Yes, tres bien, but when you think about it, even though Sid was answering a question about the prospect of visiting Calgary at some point on the NHL schedule that will be announced today, the entirety of everything he and Penguins general manager Ray Shero said could effectively have been distilled into two words without in any way misrepresenting the news.
It is indeed tres bien that the Penguins and hockey's best player are contractually wed for the next six years, and for reasons far beyond the consistent numerology of the burgeoning phenomenon that is Sidney Crosby:
Born -- 8.7.87
Uniform No. -- 87.
Salary cap figure -- $8.7 million.
A player agent for seven years of a previous life, a front-office troubleshooter for twice as long, Shero went into the Crosby negotiations virtually immune to sticker shock, even the kind that manifests in digital symmetry.
"I don't have a crystal ball," Shero said. "But having six years to maintain our flexibility and see how our team develops is certainly important. By having Sidney signed and Ryan Whitney signed, we have the table set."
Crosby helped set the table as if he were back at one of those Penguins at-your-service charity soirees, leaving enough potential cash in Shero's operating budget to make Sid's so-called "hometown discount" a lot more substantial that it appears at first blush.

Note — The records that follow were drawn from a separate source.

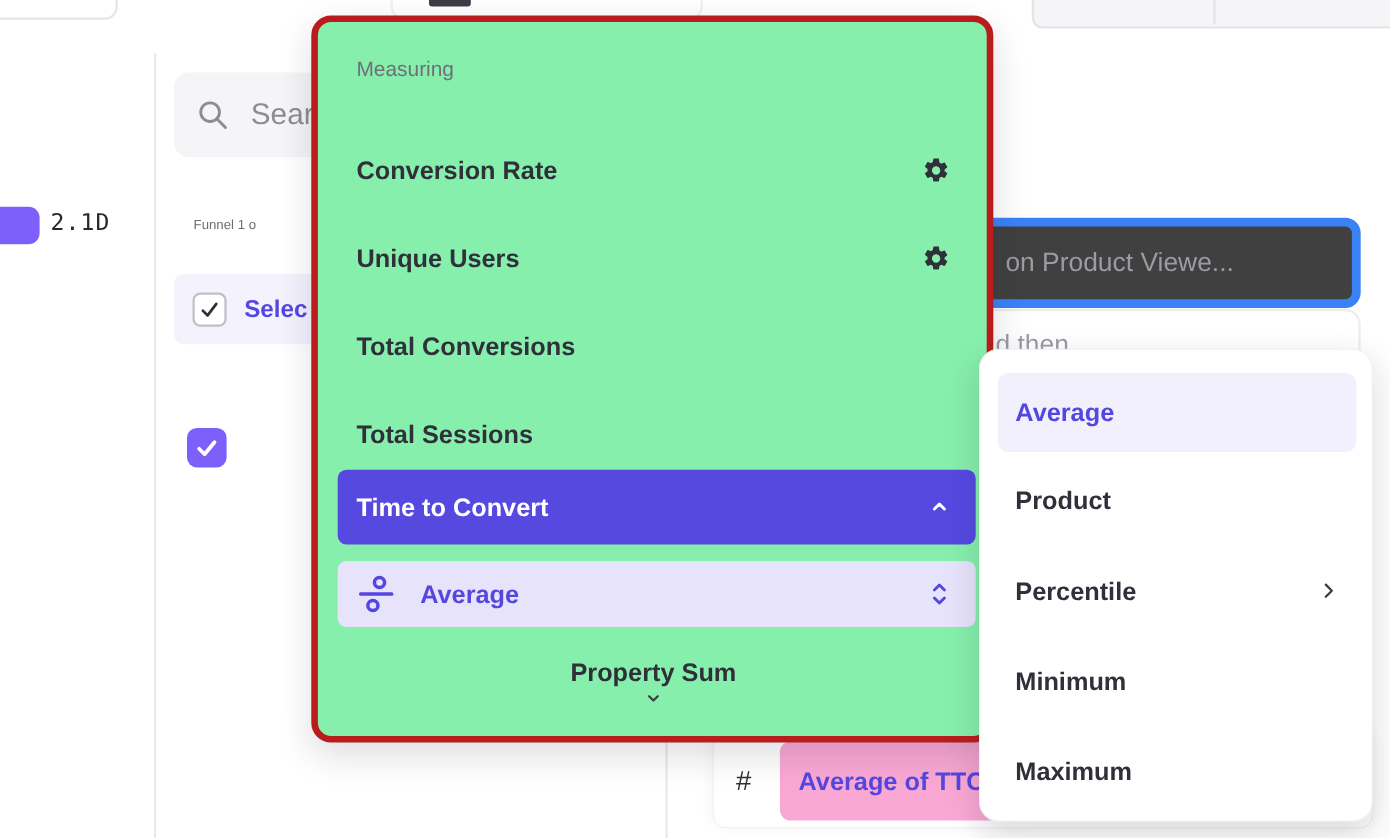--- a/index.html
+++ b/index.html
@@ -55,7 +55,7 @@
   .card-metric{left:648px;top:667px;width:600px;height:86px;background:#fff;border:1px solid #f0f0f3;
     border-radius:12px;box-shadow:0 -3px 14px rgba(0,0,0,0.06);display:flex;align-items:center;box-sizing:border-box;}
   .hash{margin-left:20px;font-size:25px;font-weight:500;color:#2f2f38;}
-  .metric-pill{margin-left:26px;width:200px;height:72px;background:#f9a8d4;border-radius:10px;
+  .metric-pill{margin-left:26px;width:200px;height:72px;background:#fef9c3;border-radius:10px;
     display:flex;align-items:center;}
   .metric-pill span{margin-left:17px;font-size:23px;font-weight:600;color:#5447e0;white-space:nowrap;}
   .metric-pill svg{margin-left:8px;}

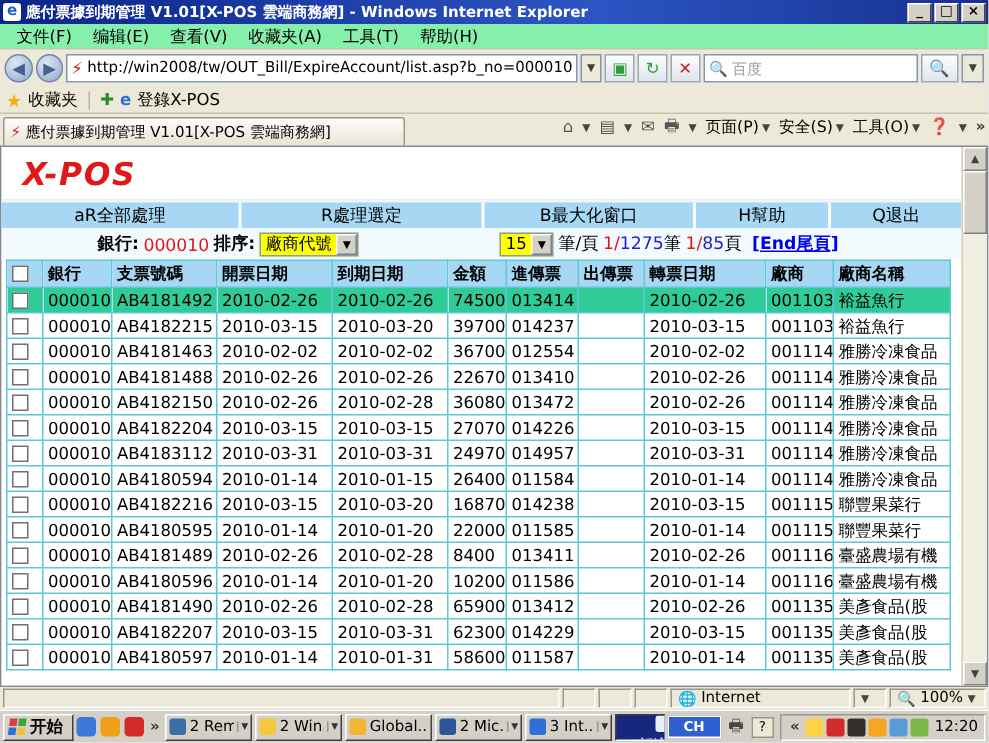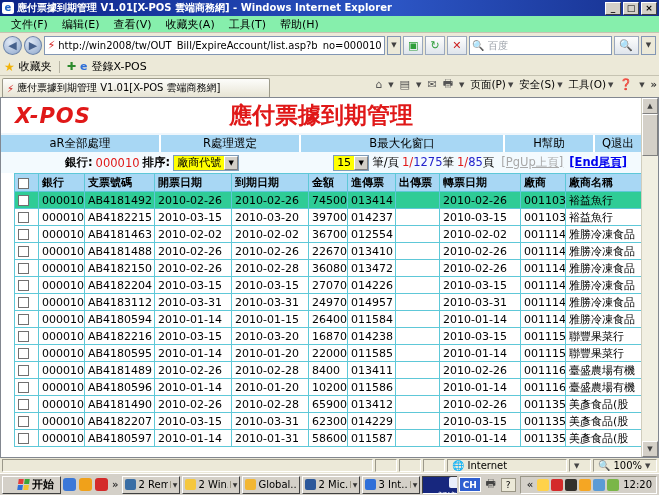--- a/index.html
+++ b/index.html
@@ -228,7 +228,6 @@
 
       <div class="pagehead">
         <span class="xpos-logo">X-POS</span>
-        <span class="page-title">應付票據到期管理</span>
       </div>
 
       <div class="pmenu">

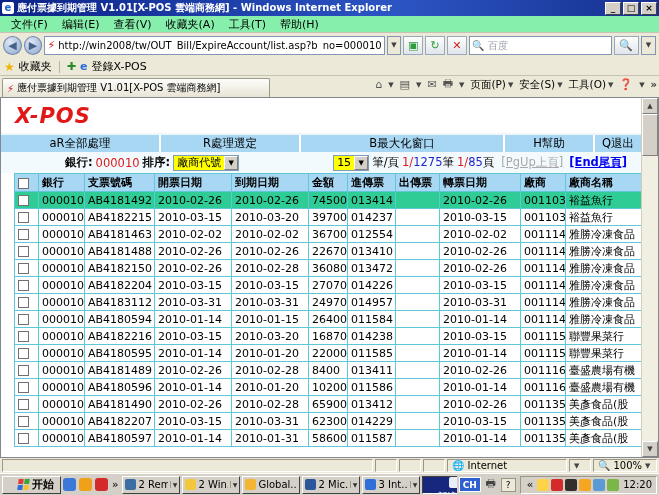--- a/index.html
+++ b/index.html
@@ -82,7 +82,7 @@
   .pmenu { height:19px; display:flex; background:#a8d7f4; border-top:2px solid #eef6fc;justify-content:flex-end; }
   .pmenu-cell { border-right:2px solid #fff; display:flex; align-items:center; justify-content:center;
     font-size:11.5px; color:#000; }
-  .pmenu-cell:nth-child(1){ width:160px; } .pmenu-cell:nth-child(2){ width:140px; }
+  .pmenu-cell:nth-child(1){ width:160px; } .pmenu-cell:nth-child(2){ width:162px; }
   .pmenu-cell:nth-child(3){ width:204px; } .pmenu-cell:nth-child(4){ width:90px; }
   .pmenu-cell:nth-child(5){ flex:1; border-right:none; }
 

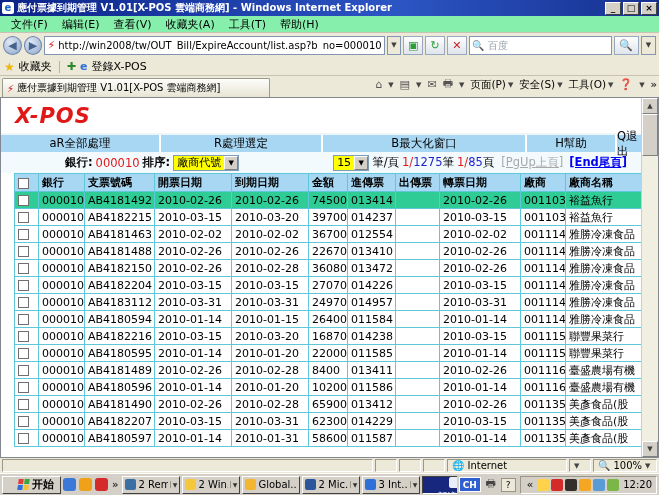--- a/index.html
+++ b/index.html
@@ -83,7 +83,7 @@
   .pmenu-cell { border-right:2px solid #fff; display:flex; align-items:center; justify-content:center;
     font-size:11.5px; color:#000; }
   .pmenu-cell:nth-child(1){ width:160px; } .pmenu-cell:nth-child(2){ width:162px; }
-  .pmenu-cell:nth-child(3){ width:204px; } .pmenu-cell:nth-child(4){ width:90px; }
+  .pmenu-cell:nth-child(3){ width:141px; } .pmenu-cell:nth-child(4){ width:90px; }
   .pmenu-cell:nth-child(5){ flex:1; border-right:none; }
 
   

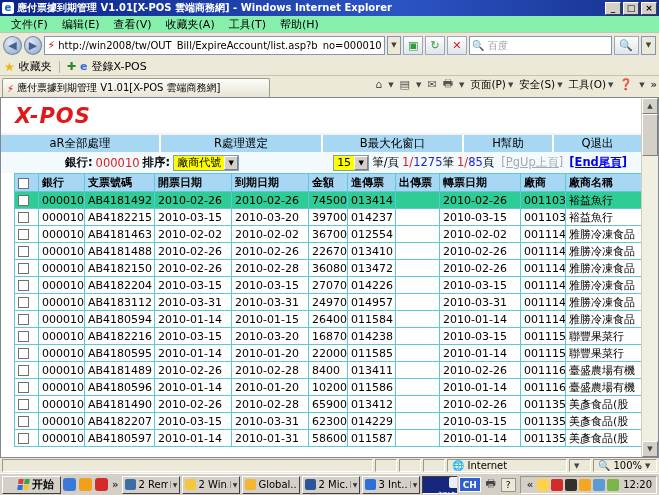--- a/index.html
+++ b/index.html
@@ -255,7 +255,6 @@
         <span><span class="red">1/</span><span class="blue">1275</span><span>筆</span></span>
         <span><span class="red">1/</span><span class="blue">85</span><span>頁</span></span>
         <span class="navlinks">
-            <span class="navlink disabled">[PgUp上頁]</span>
             <span class="navlink">[End尾頁]</span>
           </span>
       </div>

Like the mere mortals who skate with him in the modern NHL, Crosby was entitled to a maximum salary equal to 20 percent of the salary cap, or $10.06 million. That he settled for $1,360,000 less per season might not look like much of a break to fans who note that Howard Baldwin used to spend more on lunch for the second unit of "Sudden Death."
But the hometown discount on the five-year deal that takes effect for the 2008-09 season represents a highly palatable midpoint between what the Penguins might have psychotically hoped for and what the National Hockey League Players Association might have preferred. It was not in the union's best interest to have the game's best player take less than the game's best salary, but neither was it in Crosby's.
That the final figure came in a $8.7 million ($43.5 million over five years) evidences the mature big-picture approach taken by a kid who won't turn 20 until, well, 8-7.
"It was important to do what was right for everyone," Crosby said. "We really tried to find that balance. A lot went into it, but I think it's fair for everyone."
Without putting too fine a point on it, had the salary cap jumped another $6.3 million before each of the five years in the new Crosby contract, the difference between Sid's maximum allowable pay and his actual take home would be $25.7 million. Certainly that assumes too much about what will happen to Crosby and the Penguins and the NHL between now and 2012-13, but even in its preposterous surface dimensions, it's a better representation of the hometown discount that we see in the near term.
No one knows that better than Shero, who said flatly yesterday that he always projected Sid's salary as the maximum allowable under the league's two-year-old collective bargaining agreement. Considering that no renegotiations are permitted under the new CBA, Sid will look like a bargain in five years, projecting his production at anything close to what it has been.
Before we approve funding for the Crosby statue (it's apparently already too late in Nova Scotia), it's reasonable to point out that the concessions made by a young man who will soon enough go from making $16,346.15 per week to making $167,307.69 per week are not exactly sacrifices in the traditional sense. Still, the fact that Sid took so much more than his personal portfolio into consideration in these negotiations isn't easily dismissed.
"It really wasn't that difficult," Shero said without implying much surprise. "When you're dealing with the best player in hockey, and everything is amicable and cordial, it just that it's a lot due to Sidney's attitude and desire to stay in Pittsburgh."